Rotate Image/Matrix

Arrangement

Problem

You are given an n x n 2D matrix representing an image, rotate the image by 90 degrees (clockwise).

You have to rotate the image in-place, which means you have to modify the input 2D matrix directly. DO NOT allocate another 2D matrix and do the rotation.

For example:

Thought Process

• All rotations are essentially composite reflections (A composite transformation is when two or more transformations are combined to form a new image from the preimage); in this case, a reflection across the diagonal line of symmetry, then a reflection across the vertical line of symmetry.

• Notice how we can trasform each row of the matrix into a corresponding column (i.e. the diagonal transofrmation)

• After transforming the rows to columns, we can flip the columns in a horizontal fashion (i.e. across the vertical line of symmetry)

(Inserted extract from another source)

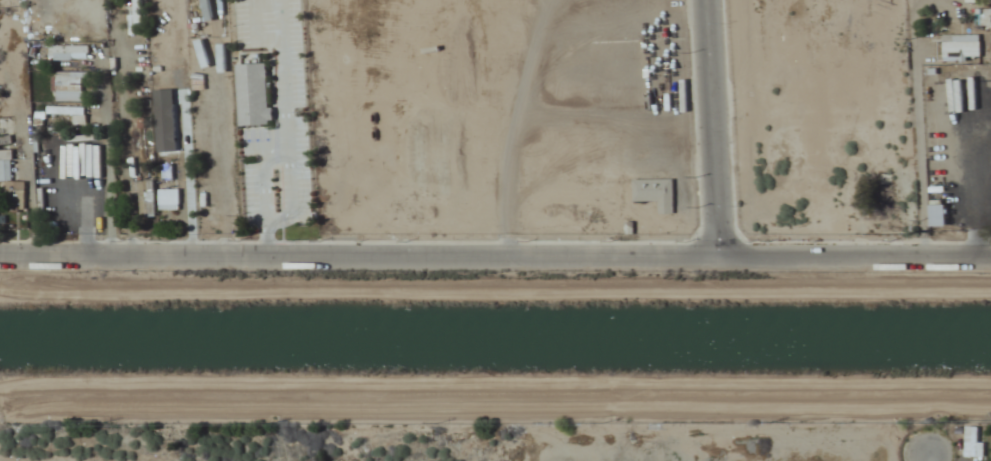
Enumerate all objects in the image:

• It is important to consider when swapping horizontally, you only go until the halfway point of each row.

Solution

class Solution:
    def rotate(self, matrix: List[List[int]]) -> None:

        N = len(matrix[0])
        
        
        #turning rows in columns (reflection across 
        #diagonal)
        for i in range(len(matrix)):
            for j in range(i,len(matrix[0])):
                temp = matrix[j][i]
                matrix[j][i] = matrix[i][j]
                matrix[i][j] = temp
                
        #flipping across the vertical line of symmetry
        for i in range(len(matrix)):
            for j in range(len(matrix[0])//2):
                temp = matrix[i][N-1-j] #gets the postion on the opposite end
                matrix[i][N-1-j] = matrix[i][j]
                matrix[i][j] = temp
        print(matrix)

Key Facts

• We are transforming each row in the source matrix to the required column in the final matrix

• We are turning corresponding rows into columns with a reflection across the diagonal. We are then performing a reflection across the vertical to flip the elements horizontally in each row.

  • Turning rows into columns - swap(array[i][j], array[j][i]

  • Horizontally flipping - swap(array[i][j], array[i][N - 1 - j]

Time Complexity

• Time: $O(n^2)$

• Space: $O(1)$